We are using NIC bonding under the following configuration: eth0 = first port of first Intel Quad port Gigabit Ethernet controller. eth4 = first port of second Intel Quad port Gigabit Ethernet controller. bond0 = bonded master interface for eth0+eth4. When eth0/eth4 cables were disconnected and reconnected to same ports on a running system, we experienced lost of network connectivity to the bond0 interface. Upon cable reconnect, ethtool showed valid link status as well as correct speed & duplex settings for the slave interfaces. (1000/FDX). bond0 would not recognize a valid slave interface after reconnect. "grep 'Active Slave' /proc/net/bonding/bond0" produced the following result: Currently Active Slave: None. running "ifconfig <if> down" and "ifconfig <if> up" for each slave interface eth0 and eth4 failed to affect the result. "ifconfig bond0" showed the correct IP address assigned to the bond0 interface, but IP traffic failed to reach the system over bond0. A reboot of the servers restored service.

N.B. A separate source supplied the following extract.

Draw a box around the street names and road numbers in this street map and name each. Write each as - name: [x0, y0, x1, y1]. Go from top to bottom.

*** Bug 236770 has been marked as a duplicate of this bug. ***
Have you tried this with any later kernels? There have been quite a few bonding fixes since U2: -bonding: link status not always reported correctly (Andy Gospodarek) [212392] -bonding: fix primary interface initialization problem with active-backup bond (Andy Gospodarek) [208362] -bonding: use signed type to catch return code from ->get_settings (John Linville) [196068] -bonding: back-out sysfs updates (John Linville) [194410] -Introduce netpoll over bonded interfaces (Thomas Graf) [174184 126164 190162 146164] -bonding: allow vlan traffic over bond (John Linville) [174671] -fix race in net bonding driver (Kimball Murray) [188296] Would you be willing to try one of my test kernels? http://people.redhat.com/agospoda/#rhel4 I'm not surprised that 'ifdown/up' on the individual slave interfaces didn't make a difference after reconnecting the cables. I would be curious about what happened when running 'ifdown/up' on the bond0 interface after failure. I'd also be curious if this is a problem when using 2 ports on one of the cards rather than one port on each card. I know neither of these is a reasonable long-term solution, but I'd like to understand the problem better and am curious if either change makes a difference.

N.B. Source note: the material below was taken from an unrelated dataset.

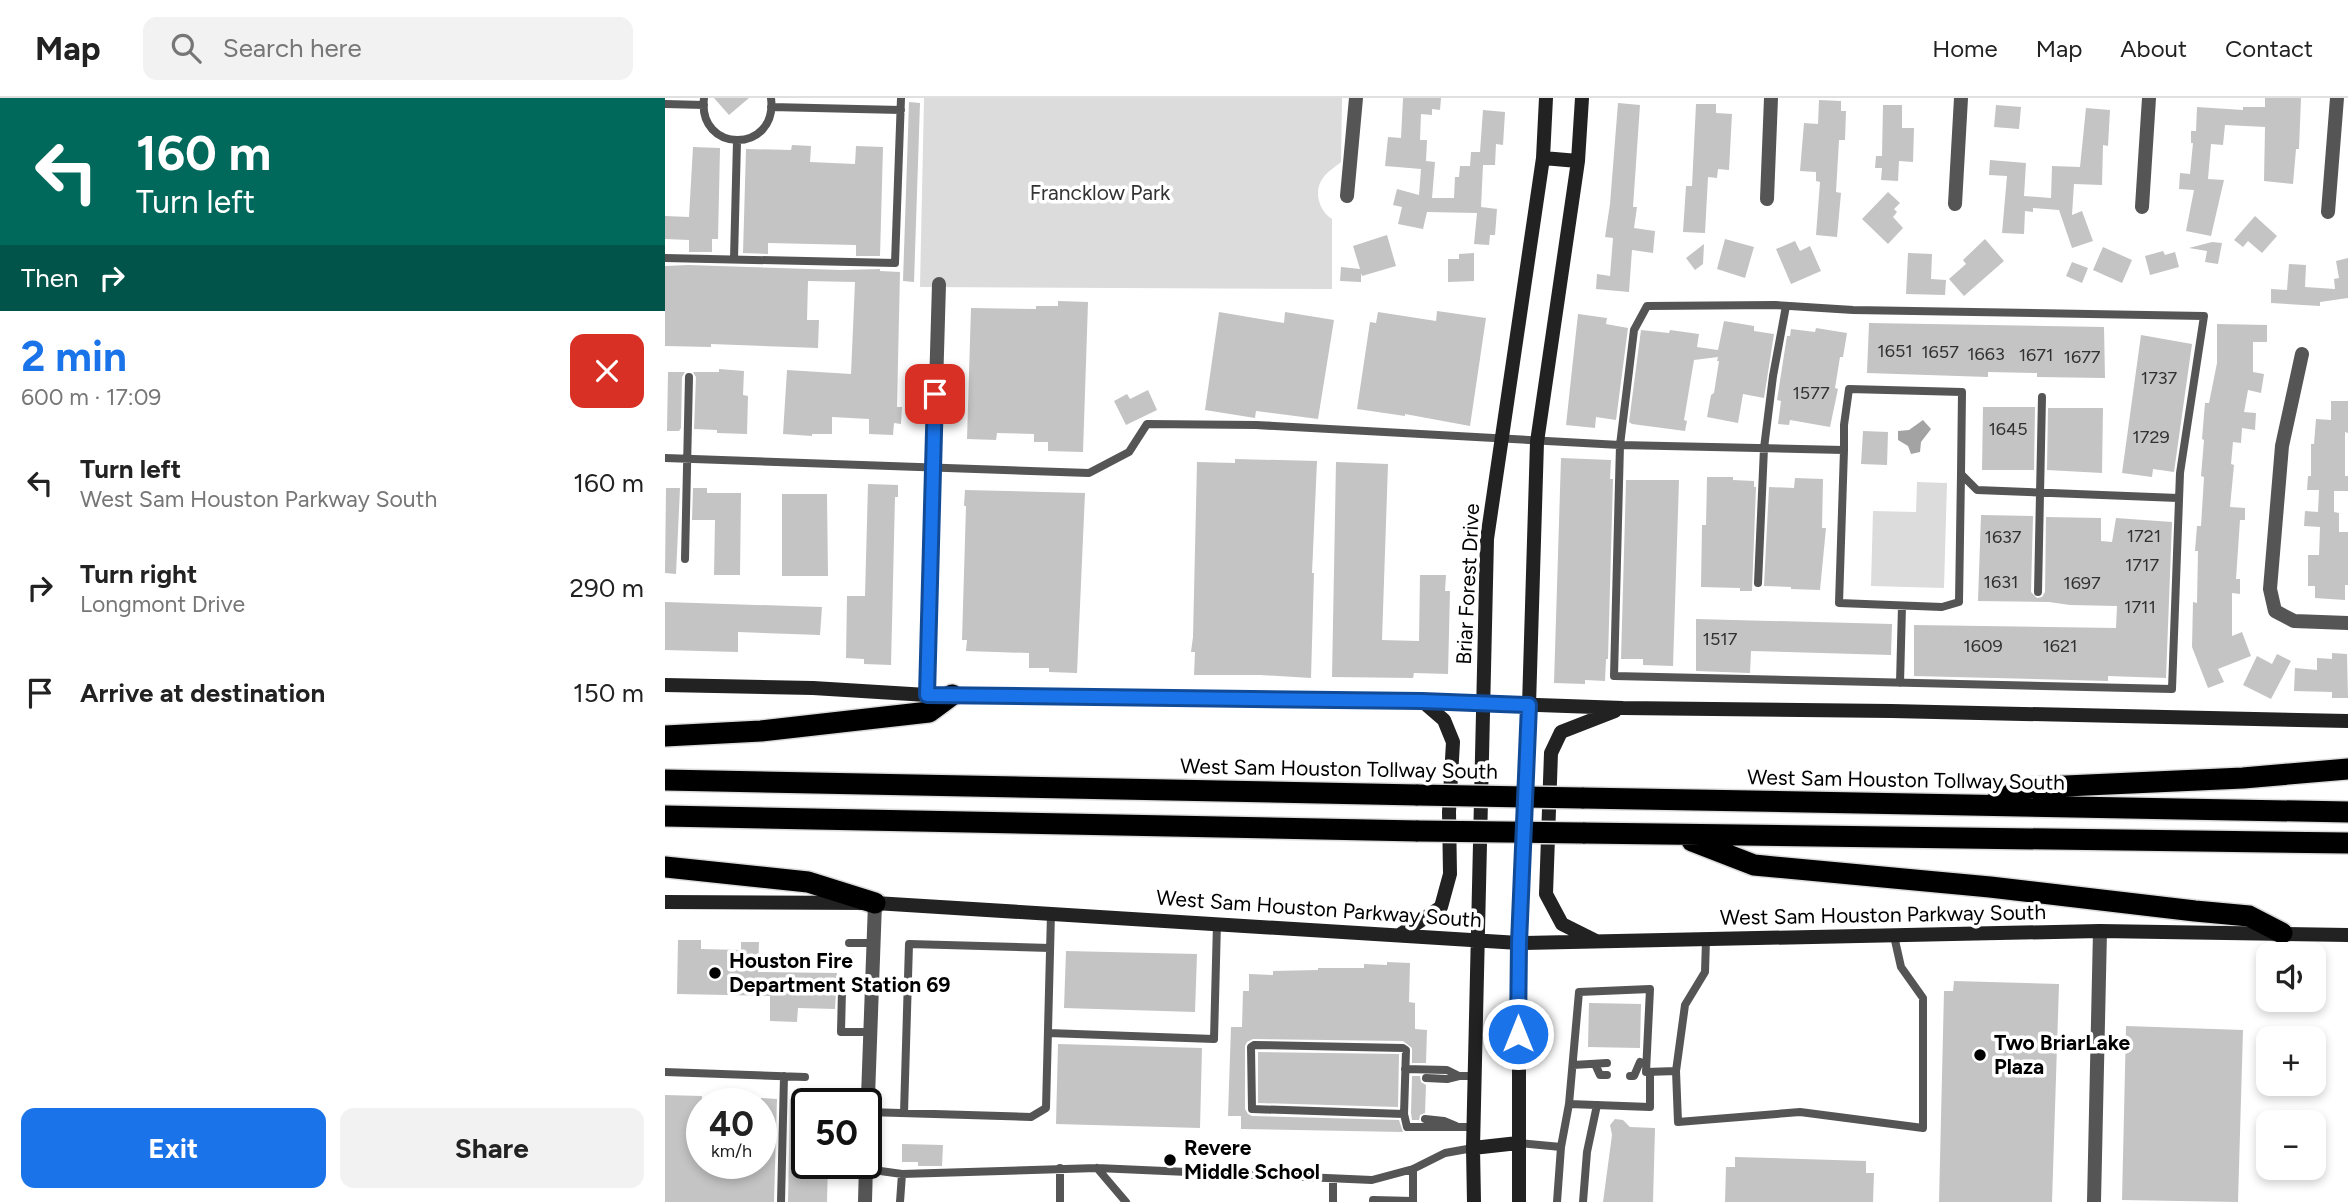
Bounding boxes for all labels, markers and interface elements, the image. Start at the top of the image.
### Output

Well those are extremely good questions :-). Unfortuantely, I cannot reproduce the issue at will - there is some factor causing it that must be separate from the link down events (though that is defintely what triggers it). The problem has turned out not to be reproducible in my lab environment, where I would be more than willing to try the test kernels. In production, however, I can't really try a test kernel. How this was seen was via a physical cable audit in one of the datacenters that has about 200 hosts. On 12 of the hosts, we saw this behavior. It's accompianed by a flurry of messages in syslog (once per second) that notes 'backup interface eth4 is now up'
Jon, this bug has seen no activity in quite a while, so I can only presume it is no longer a problem. If there is still an issue that needs to be resolved, please re-open this bug and I will be happy to help resolve it. Thank you.

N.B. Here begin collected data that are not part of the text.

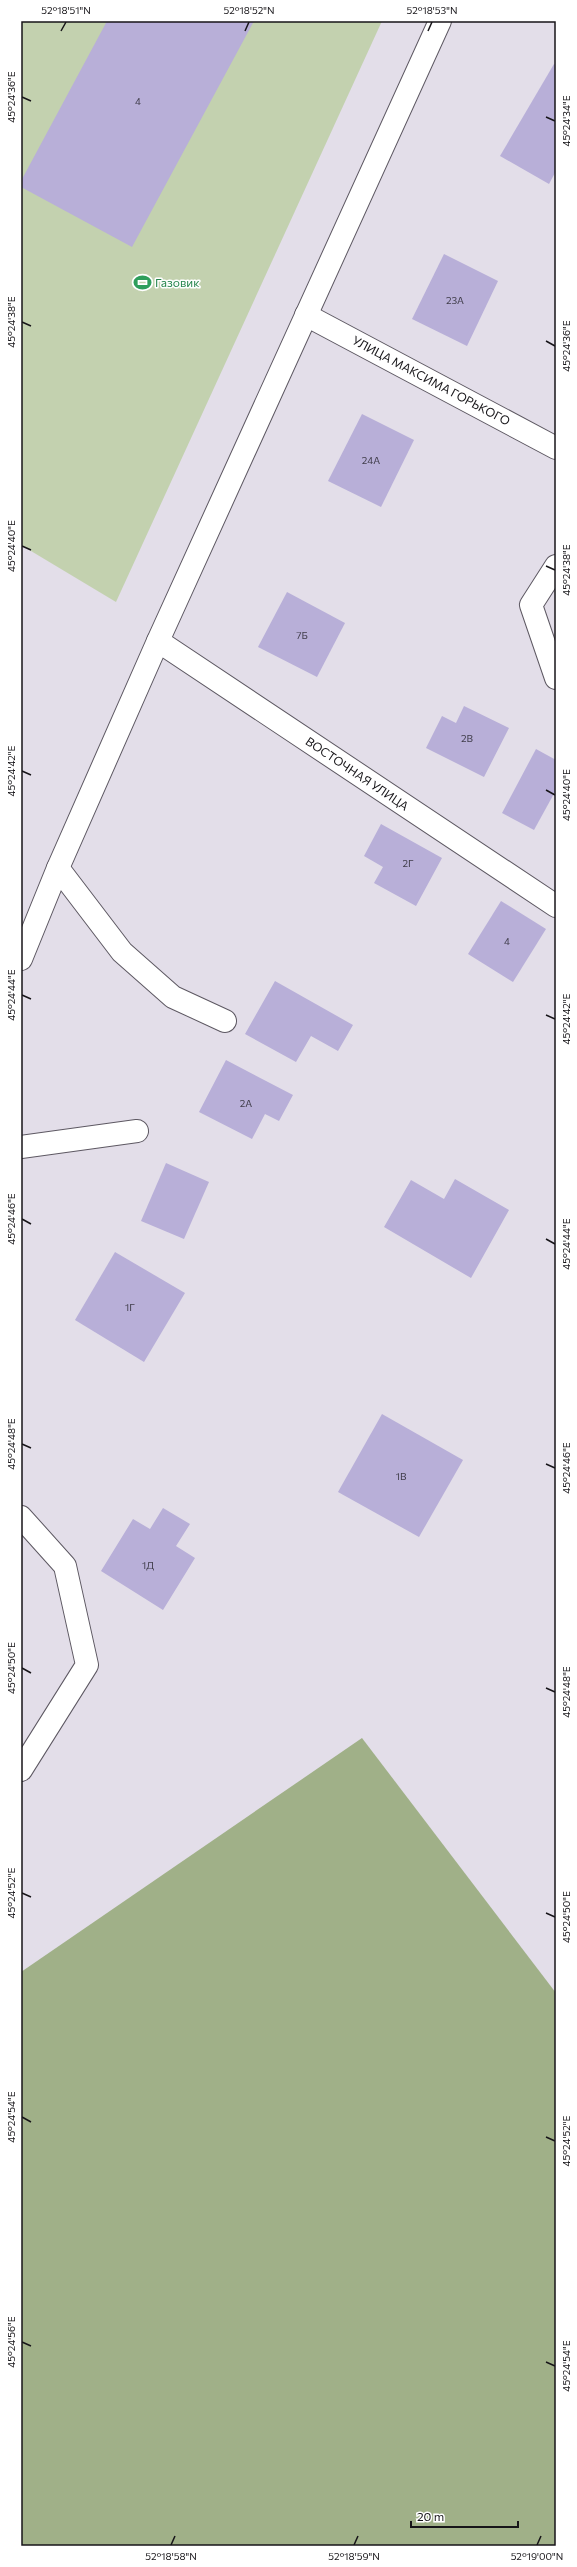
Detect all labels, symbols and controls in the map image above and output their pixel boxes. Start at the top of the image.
text: 52°18'51"N [41,4,91,16]
text: 52°18'52"N [224,4,275,16]
text: 52°18'53"N [406,4,458,16]
text: 45°24'36"E [5,71,17,123]
house number: 4 [135,95,141,107]
text: 45°24'34"E [560,95,572,147]
sports icon: Газовик [132,273,152,293]
place label: Газовик [155,275,200,289]
house number: 23А [446,294,464,306]
text: 45°24'38"E [5,296,17,348]
text: 45°24'36"E [560,320,572,372]
street label: УЛИЦА МАКСИМА ГОРЬКОГО [350,333,513,428]
house number: 24А [362,454,380,466]
text: 45°24'40"E [5,520,17,572]
text: 45°24'38"E [560,544,572,596]
house number: 7Б [296,629,308,641]
house number: 2В [461,732,474,744]
street label: ВОСТОЧНАЯ УЛИЦА [303,734,412,813]
text: 45°24'42"E [5,745,17,796]
text: 45°24'40"E [560,769,572,821]
house number: 2Г [402,857,414,869]
house number: 4 [504,935,510,947]
text: 45°24'44"E [5,969,17,1021]
text: 45°24'42"E [560,993,572,1044]
house number: 2А [240,1097,252,1109]
text: 45°24'46"E [5,1193,17,1245]
text: 45°24'44"E [560,1218,572,1270]
house number: 1Г [125,1301,135,1313]
text: 45°24'48"E [5,1418,17,1470]
text: 45°24'46"E [560,1442,572,1494]
house number: 1В [396,1470,407,1482]
house number: 1Д [142,1559,154,1571]
text: 45°24'50"E [5,1642,17,1694]
text: 45°24'48"E [560,1666,572,1718]
text: 45°24'52"E [5,1868,17,1918]
text: 45°24'50"E [560,1891,572,1943]
text: 45°24'54"E [5,2091,17,2143]
text: 45°24'52"E [560,2116,572,2166]
text: 45°24'56"E [5,2316,17,2368]
text: 45°24'54"E [560,2340,572,2392]
scale bar [411,2503,518,2529]
text: 20 m [417,2509,444,2523]
text: 52°18'58"N [145,2550,197,2562]
text: 52°18'59"N [328,2550,380,2562]
text: 52°19'00"N [511,2550,563,2562]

Yep, the bug certainly went stale. Like I said, I'm not able to reproduce it at will. If I find a way, I'll come back here :) Did my Fedora cleanup have anything to do with this? Strange timing :).
Jon, your fedora cleanup might have helped motivate me, but trolling through all my BZ's that are stale has been on my list for a while -- I just finally got out from under my patch backlog and was able to do it. :)